Sunday, 12 June 2011

Here's one I made earlier

 
I've been attempting to grow my own calcite.  The reason for doing this is to create whats known as a standard. We dope the calcite with chemicals we want to analyse in other things. Then when we know what the concentration of these chemicals (or elements) are in the calcite (which we get from using other machines) we know how the machine we are measuring our samples on is behaving.  As a result we can quantify our results rather than just say that the machine measures this much of an element.

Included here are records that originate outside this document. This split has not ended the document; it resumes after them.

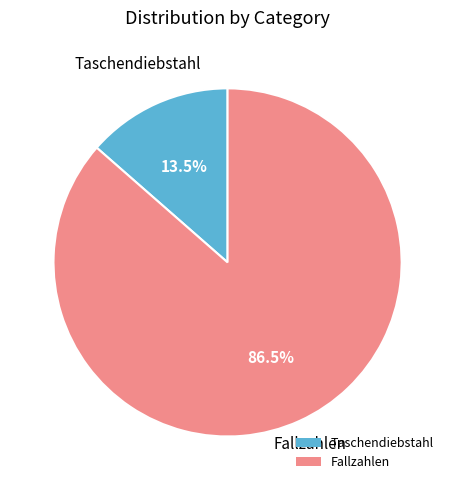

What is the ratio of the value at Taschendiebstahl to the value at Fallzahlen?

0.2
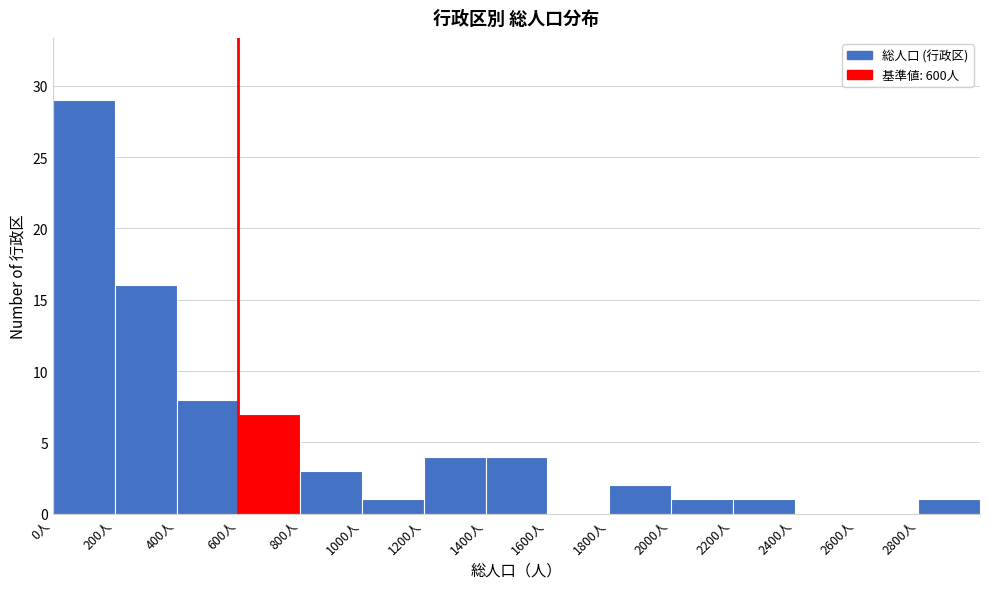

Reading left to right, transcribe this chart: for each bar, give the range it covers on the x-axis and its height. The values are not printed on the chart, so give them approximately, as read against the axis.

0 to 200: 29
200 to 400: 16
400 to 600: 8
600 to 800: 7
800 to 1000: 3
1000 to 1200: 1
1200 to 1400: 4
1400 to 1600: 4
1600 to 1800: 0
1800 to 2000: 2
2000 to 2200: 1
2200 to 2400: 1
2400 to 2600: 0
2600 to 2800: 0
2800 to 3000: 1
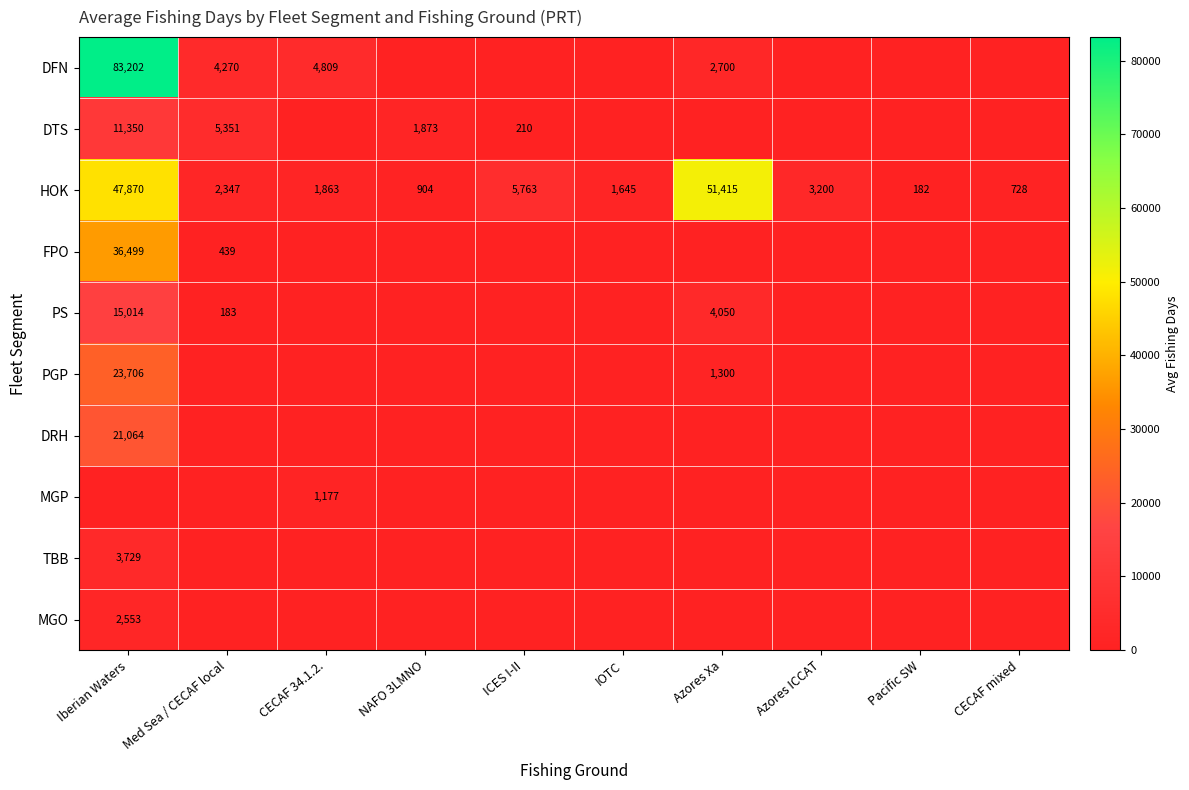

True or false: HOK has a value of 256 at Pacific SW.

False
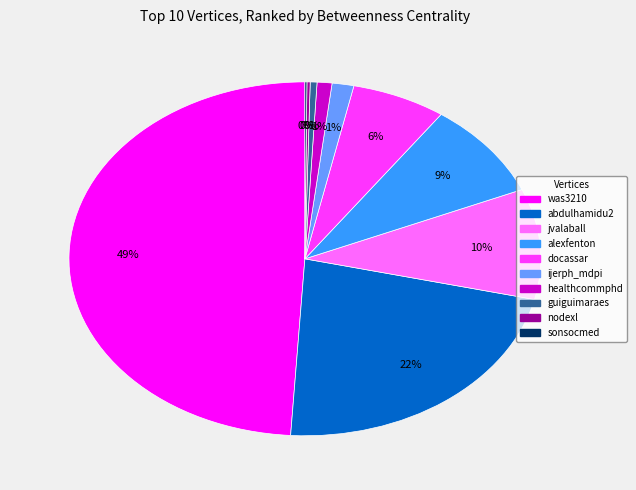

Which has a higher value, ijerph_mdpi or alexfenton?

alexfenton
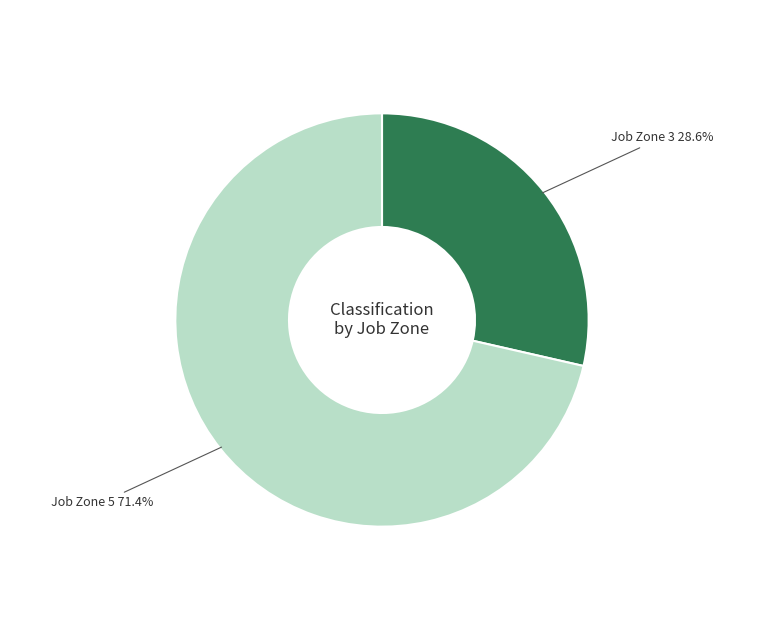

How many slices are in this pie chart?

2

For most things you can buy standards from various companies.  But for some elements in a calcite matrix (the background structure) there is no standard, so you have to make one yourself.

Its been a tricky procedure full of lots of chemistry (remember doing titrations at school, well I was doing them for real - as a scientist - wow!).  Though it has been good fun. It basically involves mixing calcium hydroxide with carbonic acid (which you make by bubbling carbon dioxide through water), plus whatever you want to dope the calcite with.  Simple enough in theory, but when you have to make/mix your own chemicals and then dilute them to the correct concentrations it actually ends up taking all day to do, plus a day beforehand to get hold of all the equipment. And even then it didn't really go too well, no calcite was growing in my beakers.

So the following morning I checked the pH of my solution and found it was far too high, so I threw quantitative chemistry out the window and bubbled more carbon dioxide through the solution until the pH lowered.  And low and behold, after a few more hours back on the stirring plate, calcite was beginning to grow.  Hooray.